INFORMATION GIVEN:

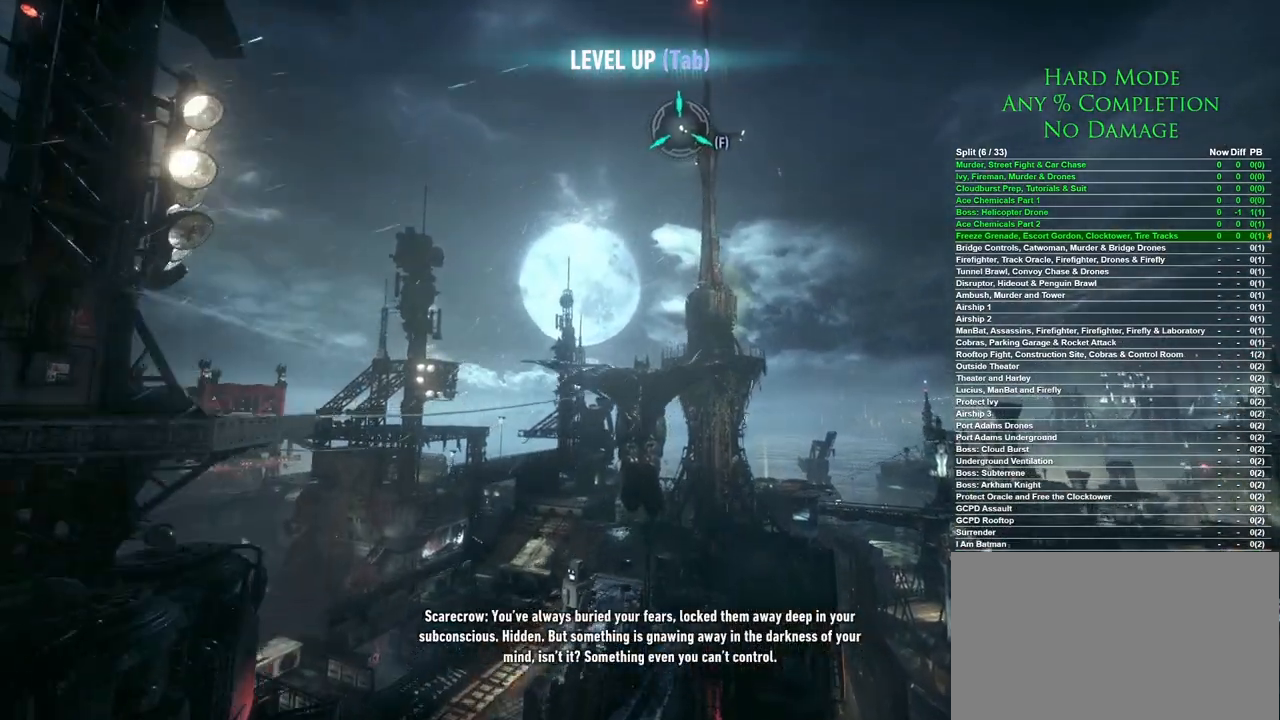
{"keys": ["space"], "mouse": [], "events": []}
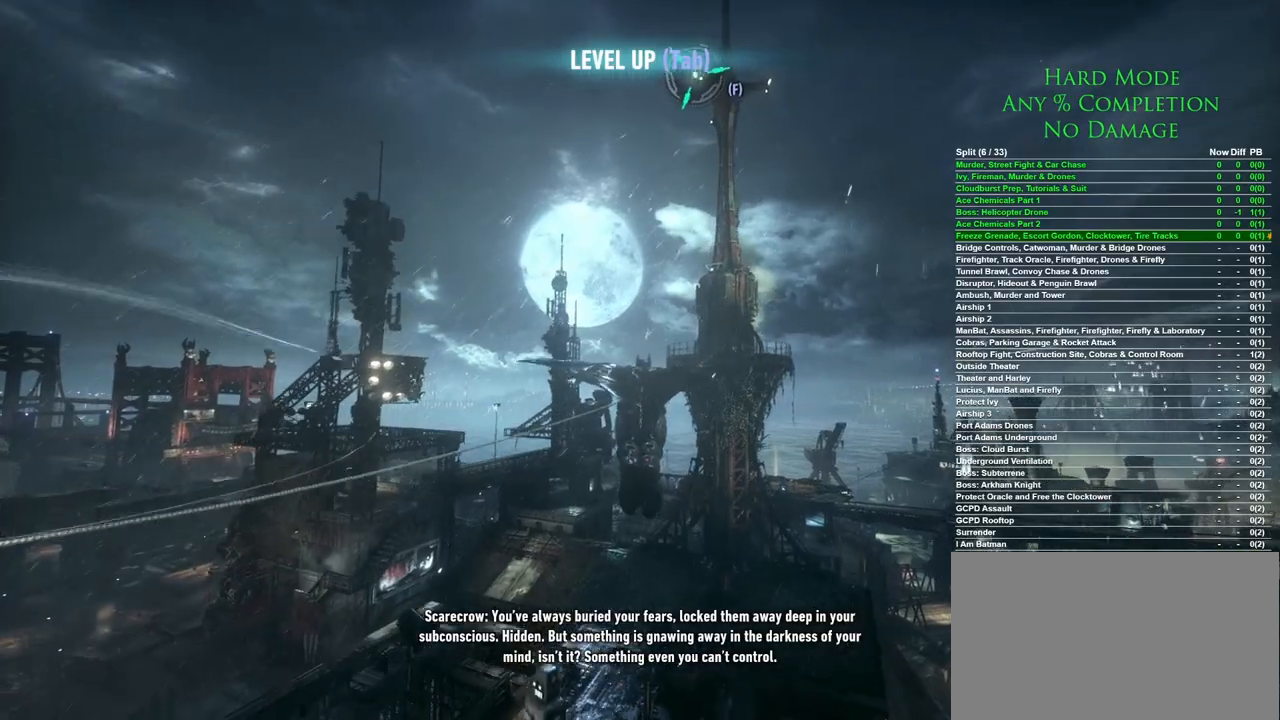
{"keys": ["space"], "mouse": [], "events": []}
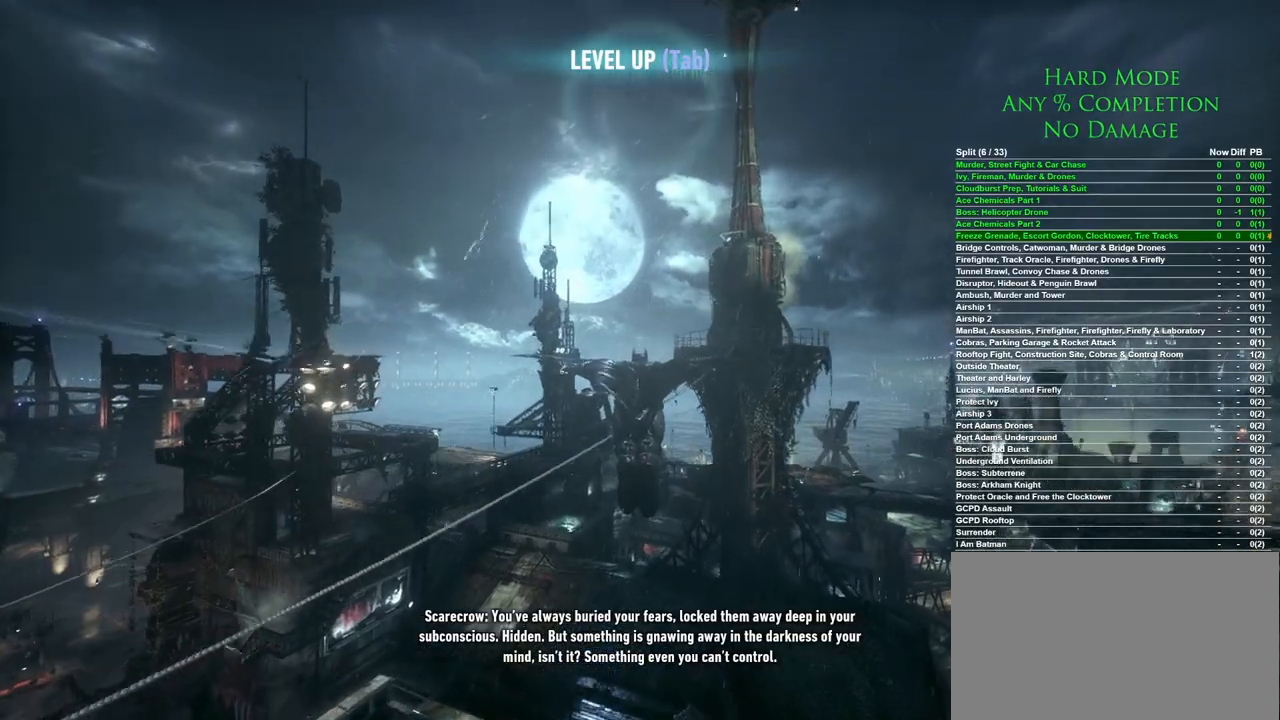
{"keys": ["space"], "mouse": [], "events": []}
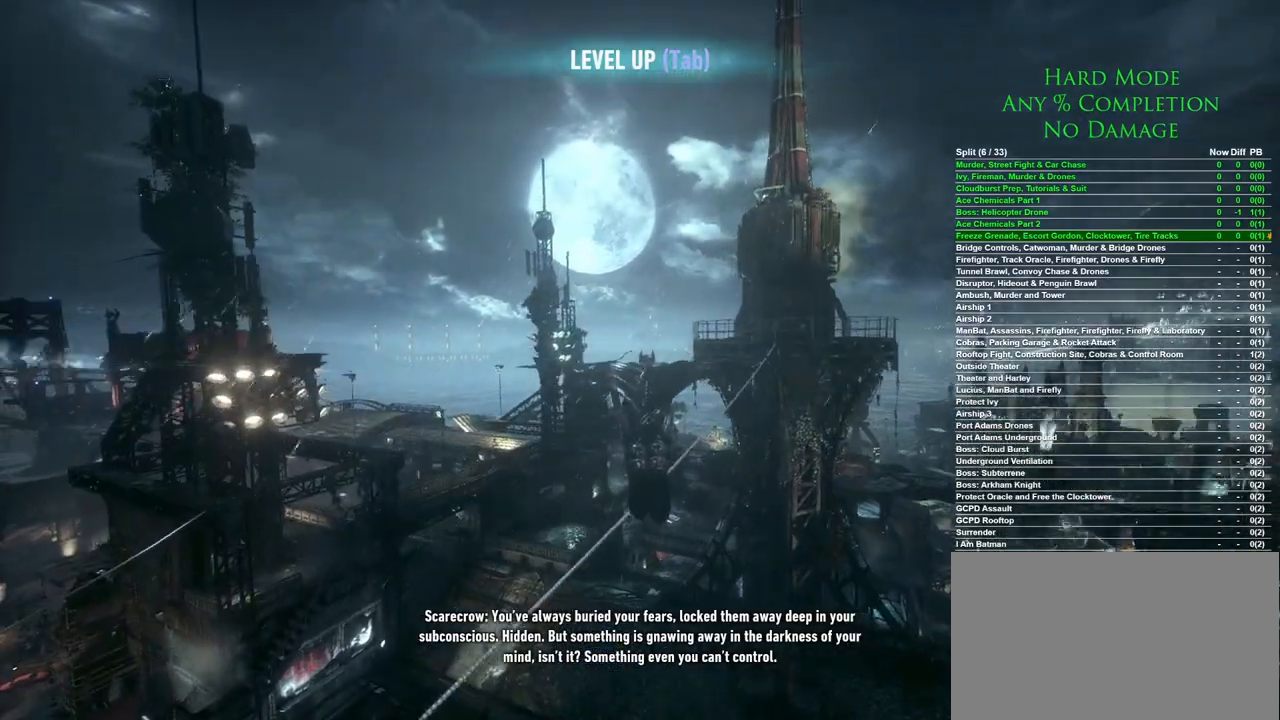
{"keys": ["space"], "mouse": [], "events": []}
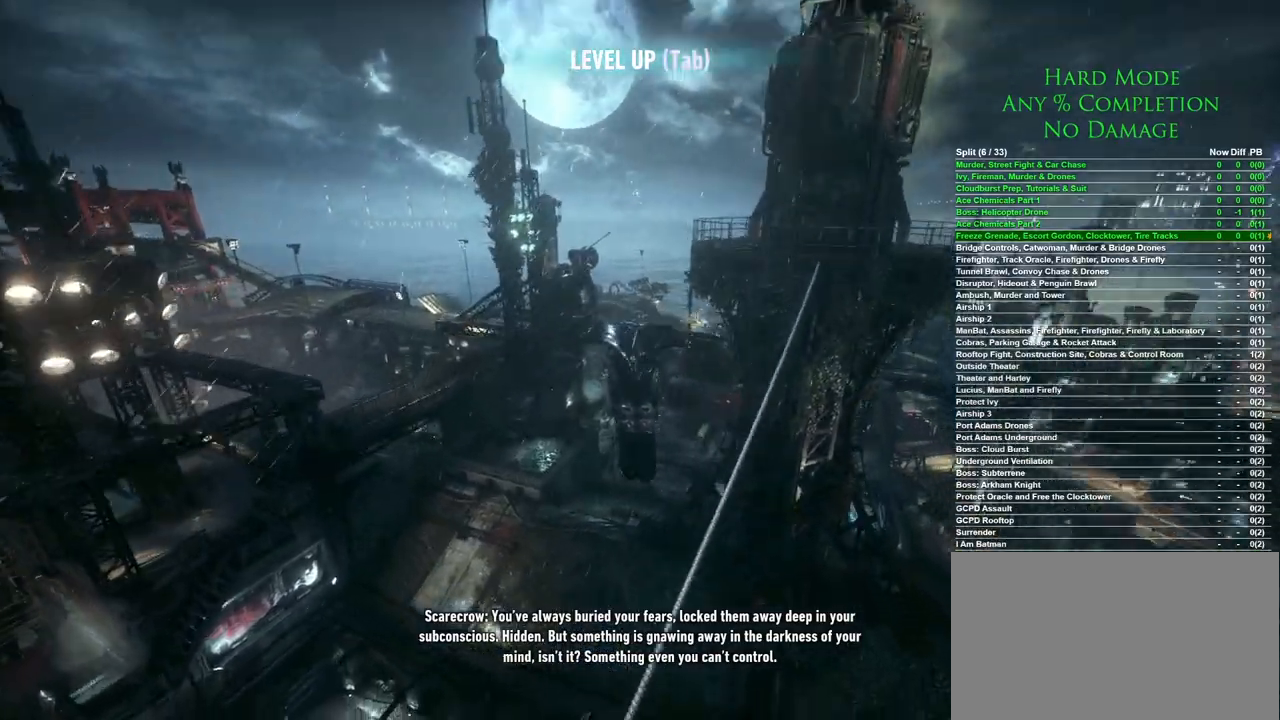
{"keys": ["space"], "mouse": [], "events": []}
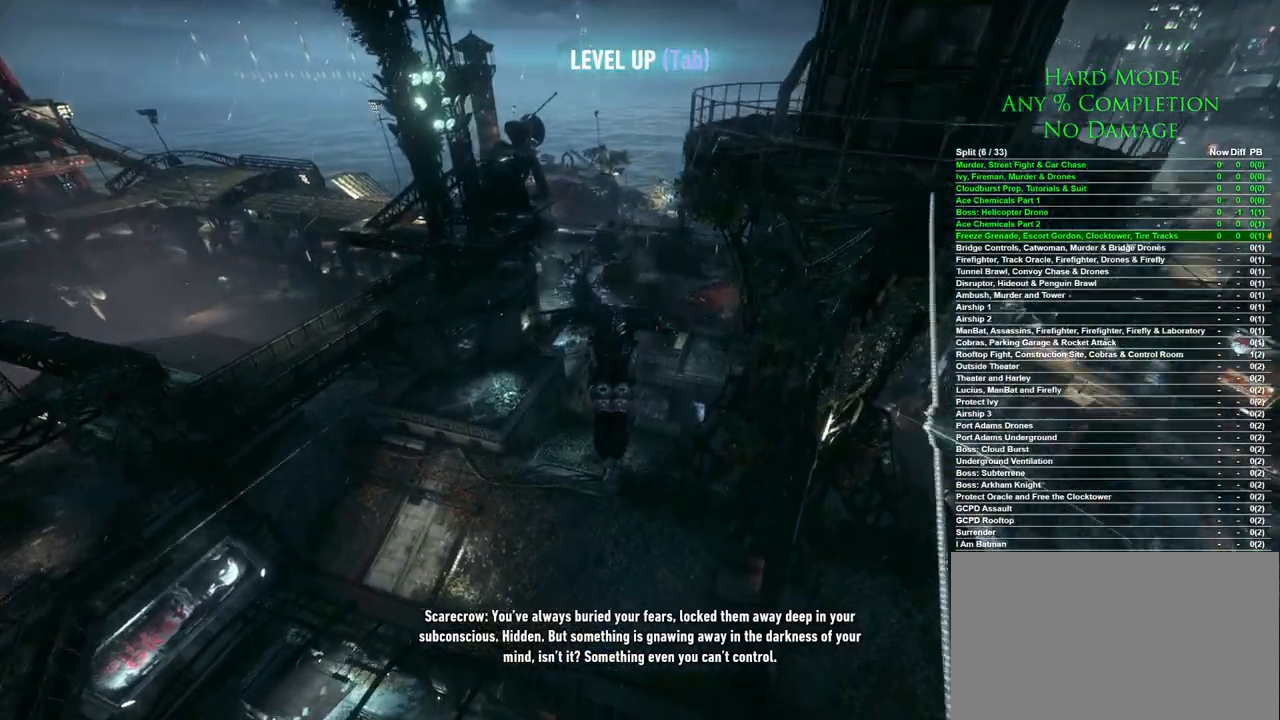
{"keys": ["space"], "mouse": [], "events": []}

WHAT TO PRODUCE: I would like the data copied exactly as it stands, with no pictures included.

EXPECTED ANSWER:
{"keys": ["space"], "mouse": [], "events": []}
{"keys": ["space"], "mouse": [], "events": []}
{"keys": ["space"], "mouse": [], "events": []}
{"keys": ["space"], "mouse": [], "events": []}
{"keys": ["space"], "mouse": [], "events": []}
{"keys": ["space"], "mouse": [], "events": []}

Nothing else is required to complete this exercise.